Henan was given the name of “The Galilee of China”, not because it has larger Christian populations than any other provinces in China, but because it has been sending evangelists to other regions both at home and abroad as part of the Back to Jerusalem initiative. The rural house churches in Henan have been showing an amazing missionary zeal.
Paul Hattaway deepens his research by tracing the local history of Henan, the land of the Chinese Jews, then Nestorian missionaries in AD 635, Catholic missionaries in the late 16th century, and Protestant missionaries in the second half of 19th century that included the China Inland Mission, the Lutherans, the Mennonites, and other denominations. The blood and sweat of missionaries in the past explain why it is Henan rather than other places that has become the home of the largest Christian population in China.
The book offers a comprehensive and lively picture about the Protestant house churches as well as other sects of Christianity in Henan, including Catholics, Three-Self churches, and some ‘cults’ which are rejected by both the government and house churches. Meanwhile, the book gives fair attention to the outreach of social caring by Three-Self churches.

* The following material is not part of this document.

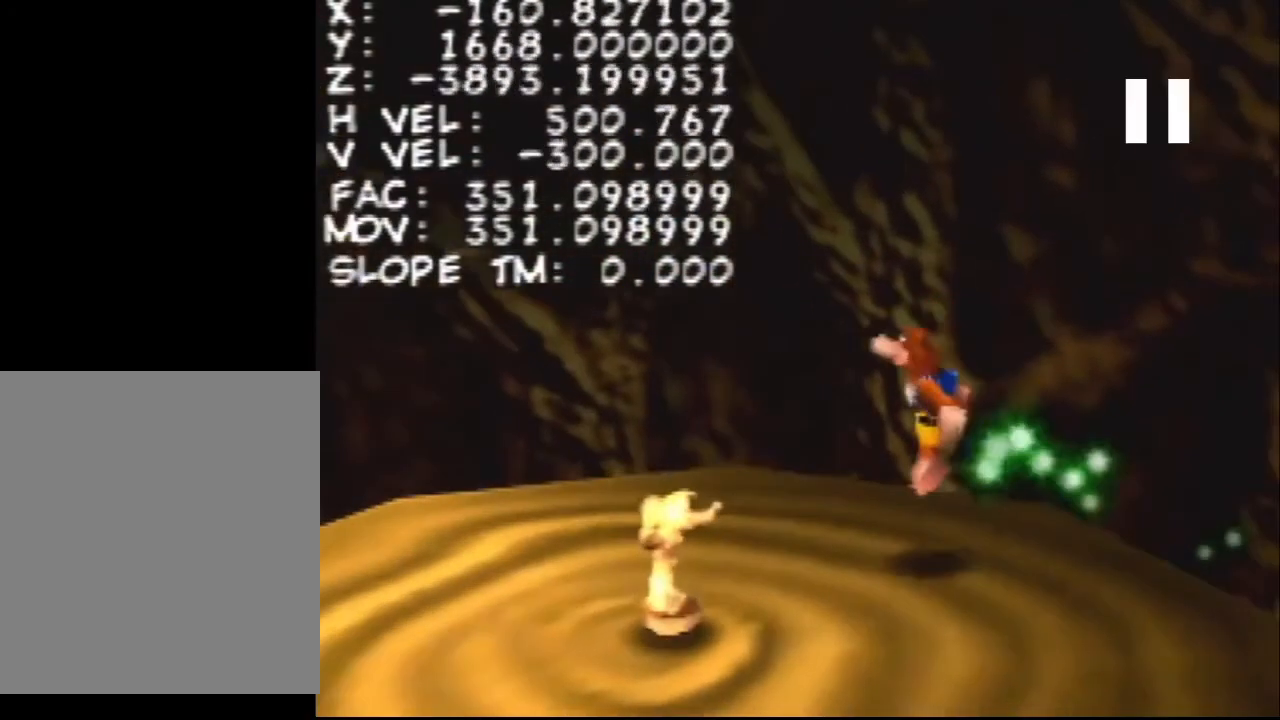
{"buttons": ["A", "Z"], "left_stick": "left", "events": []}
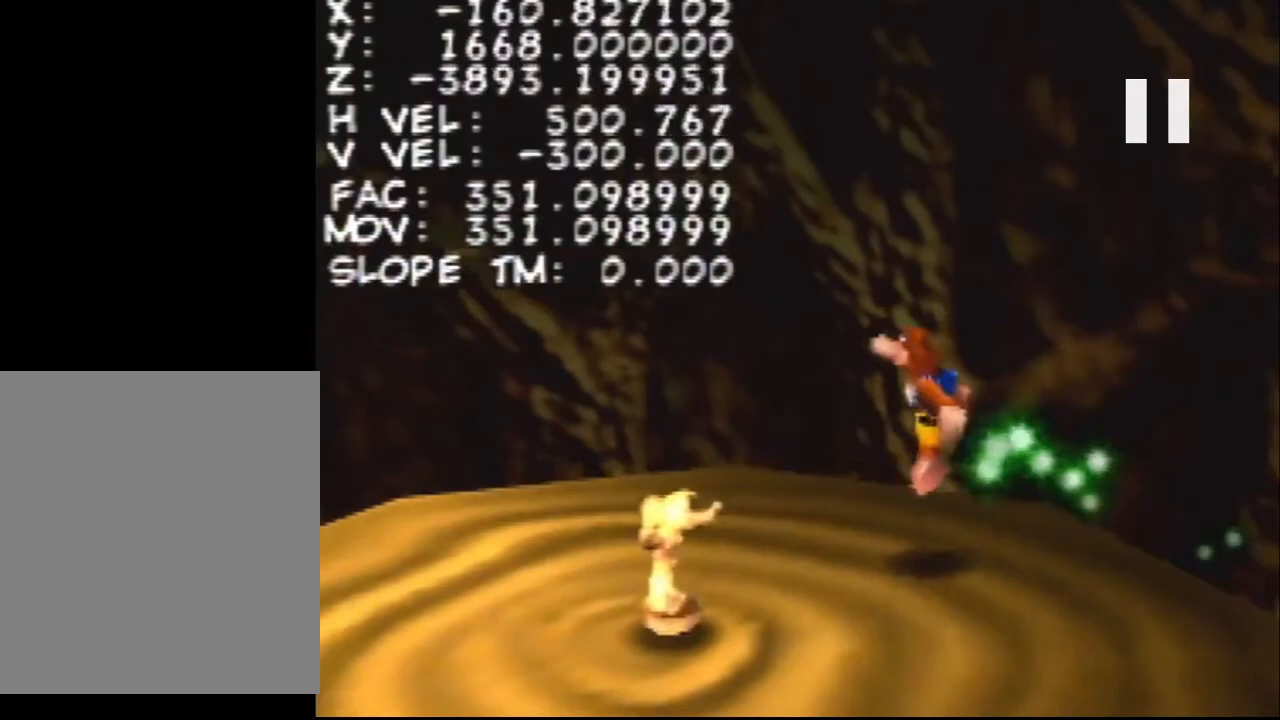
{"buttons": ["A", "Z"], "left_stick": "left", "events": []}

The most impressive part of the book is, no doubt, the section where the author describes how the house churches have gone through all kinds of tortures and persecutions since 1970. The author devotes half of the book to this section, with the first hand interviews and lots of precious photographs. Nobody could read the book without being touched by the simple, rough, rural Christians and their moving stories.

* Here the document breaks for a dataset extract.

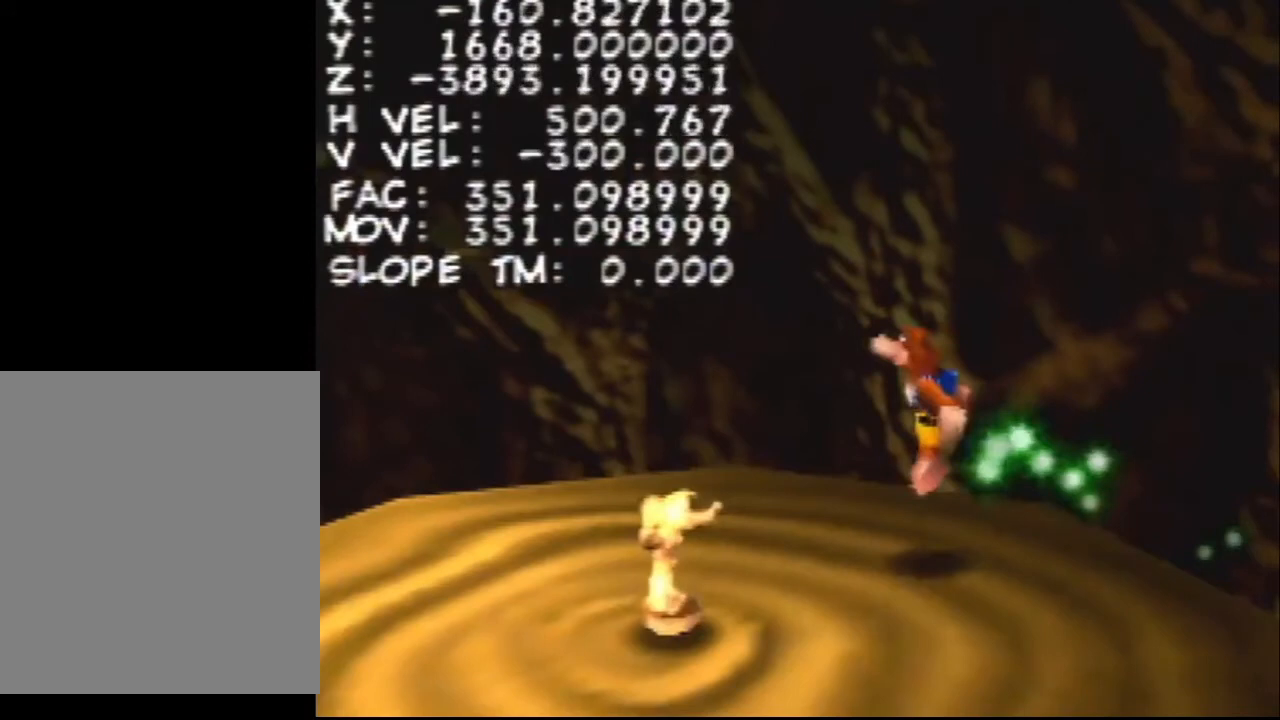
{"buttons": ["A", "Z"], "left_stick": "left", "events": []}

Nevertheless, it is not a book simply for sentimental tears; the author has not avoided the problems in Henan house churches, particularly their struggles for unity and the threat of mammon they are facing. The development of house churches in Henan not only has irritated the local government, but also has generated criticism from within. The government worries the chaotic situation which may be caused by the churches with a cohesive structure and the missionaries over other regions. Many China house leaders are quite suspicious about the authenticity of the so-called “charismatic experiences” and thus were unsatisfied with the exaggerated or even false information about China house churches that has been transmitted oversea via Henan house church leaders.

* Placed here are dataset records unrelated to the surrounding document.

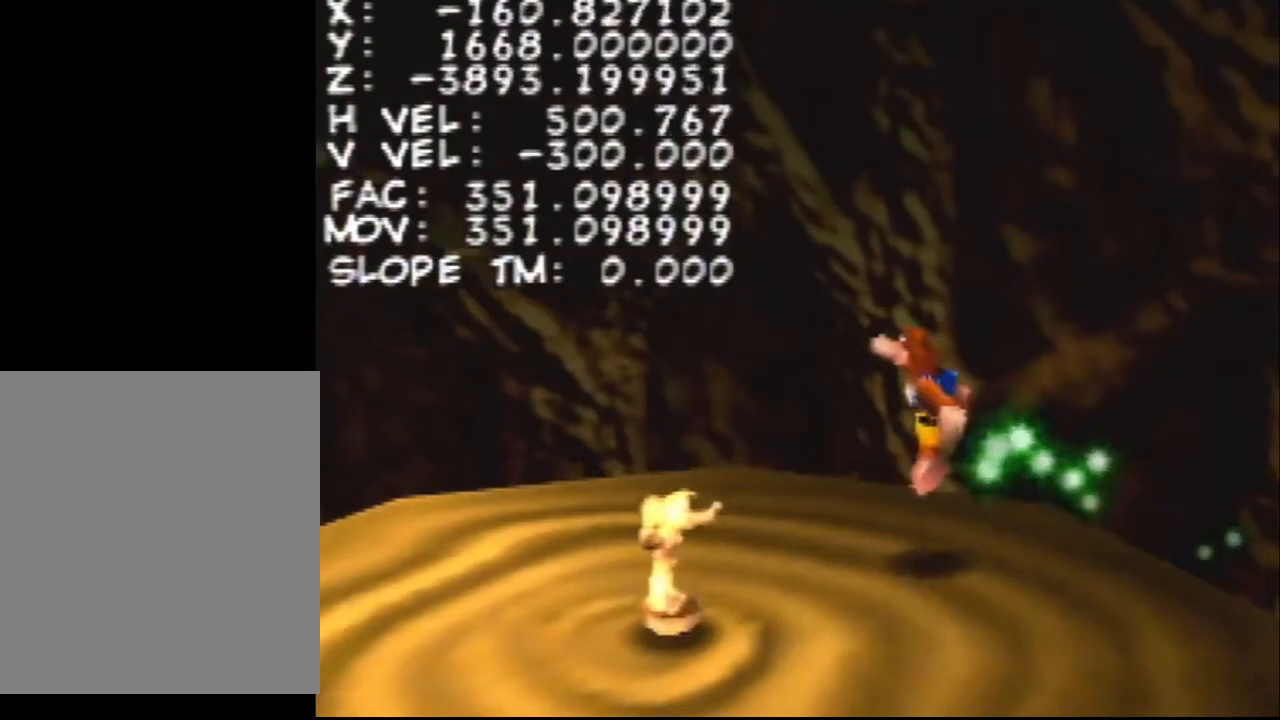
{"buttons": ["A", "Z"], "left_stick": "left", "events": []}
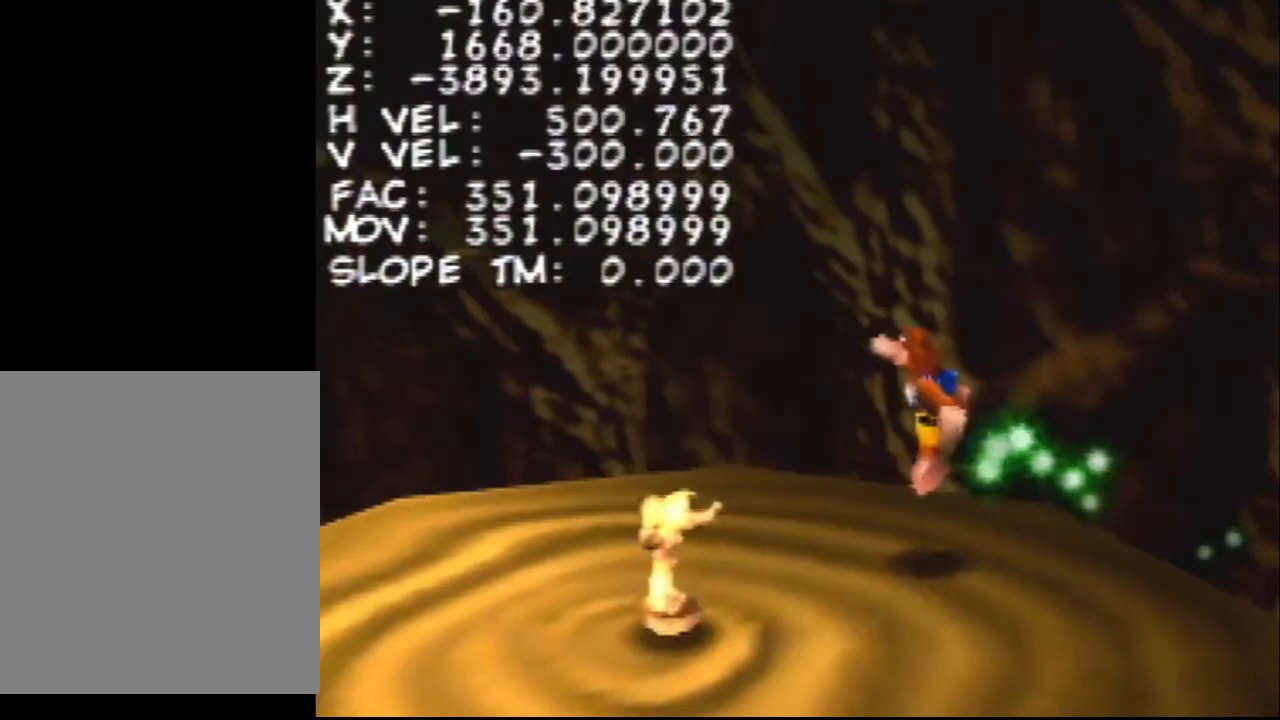
{"buttons": ["A", "Z"], "left_stick": "left", "events": []}
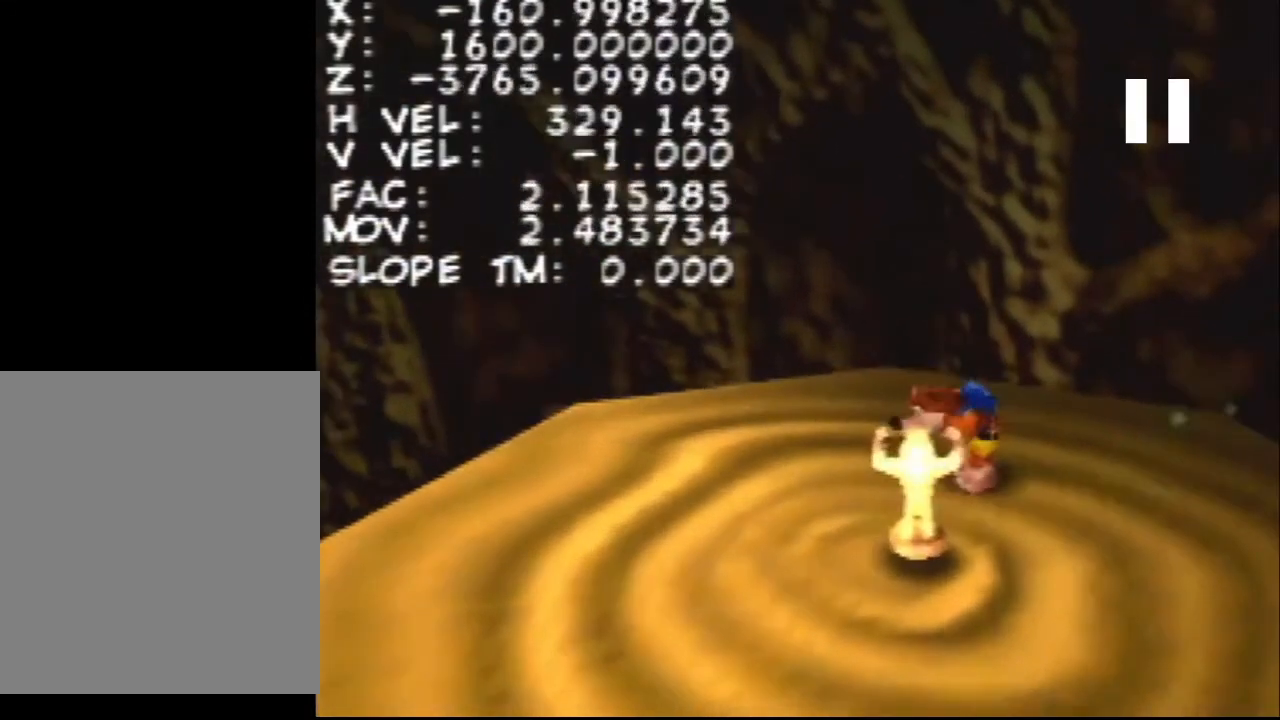
{"buttons": ["A", "Z"], "left_stick": "left", "events": []}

Today in China the urban house churches have been playing a more and more important role since 1990s whereas in Henan, the rural house churches are facing the great challenge of immigration and urbanization. How to preach the gospel without deteriorating the relationship with the government, and how to nurture the believers and help them accommodate the modern urban lives remain crucial questions.
Hattaway’s book shows that the author has done a great job in investigating cases and collecting valuable data. I wish someday the book series could be published in China so that Chinese Christians would benefit from it.